Serbie et Monténégro : RSF lance un appel solennel au respect de l’indépendance et de l’effectivité de la justice dans les cas emblématiques de deux journalistes
Les décisions des procureurs généraux serbe et monténégrin risquent d’empêcher que la justice soit rendue dans les cas des journalistes d’investigation Milan Jovanović et Jovo Martinović, dont les enquêtes dérangent les pouvoirs en place. Reporters sans frontières (RSF) demande aux autorités judiciaires de montrer la plus grande résistance face à d’éventuelles pressions politiques.

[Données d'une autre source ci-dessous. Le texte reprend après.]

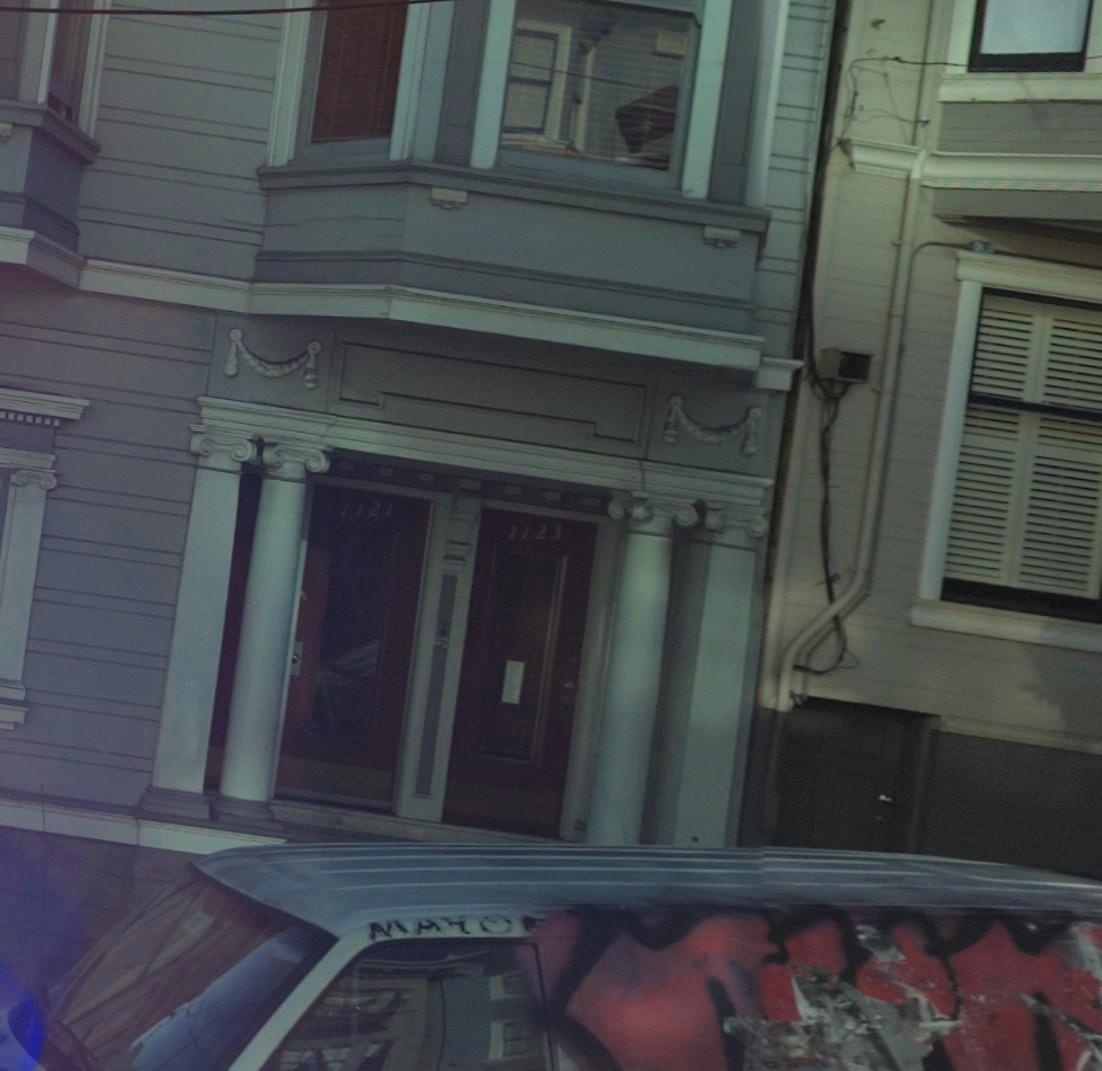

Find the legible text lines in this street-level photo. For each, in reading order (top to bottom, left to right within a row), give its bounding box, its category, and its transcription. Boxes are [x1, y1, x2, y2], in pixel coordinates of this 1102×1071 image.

[339, 500, 395, 518] StreetNumber: 1121
[507, 523, 563, 541] StreetNumber: 1123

Le dessaisissement du procureur qui avait initié les poursuites et la condamnation du commanditaire et des auteurs de l’attaque à cocktail molotov sur la maison du journaliste d’investigation serbe Milan Jovanović risque d’empêcher la confirmation de ce verdict en appel. La Procureure générale de Serbie Zagorka Dolovac, a dessaisi le procureur Predrag Milovanović de l’affaire en dépit de son succès en première instance. La crainte que la justice ne soit pas rendue pour ce journaliste enquêtant sur la corruption locale est renforcée par les pressions politiques exercées sur le parquet par l’ancien maire de la ville de Grocka en banlieue de Belgrade, accusé d’avoir commandité l’attaque de 2018. Candidat pour l’élection du maire de la capitale et membre du très influent parti du président Aleksandar Vučić, Dragoljub Simonović a menacé Predrag Milovanović, lors d’une séance du tribunal, qu’ “il ne pourrait plus être procureur." RSF a fait part de ses préoccupations avec la Procureure générale et lui a demandé de reconsidérer sa décision dans une lettre datée du 17 mai, mais celle-ci est restée sans réponse jusqu'à ce jour. Le soulèvement du sujet du dessaisissement du procureur lors d’une session du Groupe de travail sur la sécurité des journalistes, créé par le gouvernement, est une faible consolation étant donné son statut consultatif et sa crédibilité fragile suite aux récentes démissions des représentants des journalistes.
Au Monténégro, la décision du Procureur général Ivica Stanković contribue directement à empêcher la cessation des poursuites infondées à l’égard du journaliste indépendant et auteur des enquêtes sur les éléments criminels au sein de l'Etat, Jovo Martinović. A la suite de la condamnation en appel, en mars dernier, à un an de prison, dénoncée comme harcèlement judiciaire par RSF et 11 autres organisations de défense de la liberté de la presse, le Procureur général monténégrin a refusé la demande de Jovo Martinović de contester la légalité du verdict. Ainsi, le périple judiciaire de ce journaliste internationalement primé et déjà incarcéré sans procès pendant 15 mois en 2015-16, continue par un appel contre le refus du Procureur général qu'il s'apprête à faire.
"Les décisions des procureurs généraux mettent à mal le combat contre les pressions judiciaires à l'égard des journalistes au Monténégro et la lutte contre l'impunité des crimes commis contre les journalistes en Serbie. Nous demandons aux procureurs généraux et hautes instances judiciaires chargées des cas de Jovo Martinović et Milan Jovanović dans les deux pays, de montrer la plus grande résistance face à toute pression politique," déclare le responsable du bureau UE/Balkans de RSF, Pavol Szalai. "Dans ces heures de profonde incertitude, nous nous tenons aux côtés des deux journalistes, dont le travail d’investigation, est une source d’inspiration à travers des Balkans et au-delà."
La Serbie et le Monténégro se situent respectivement au 93e et au 104e rang au Classement mondial de la liberté de la presse établi par RSF en 2021.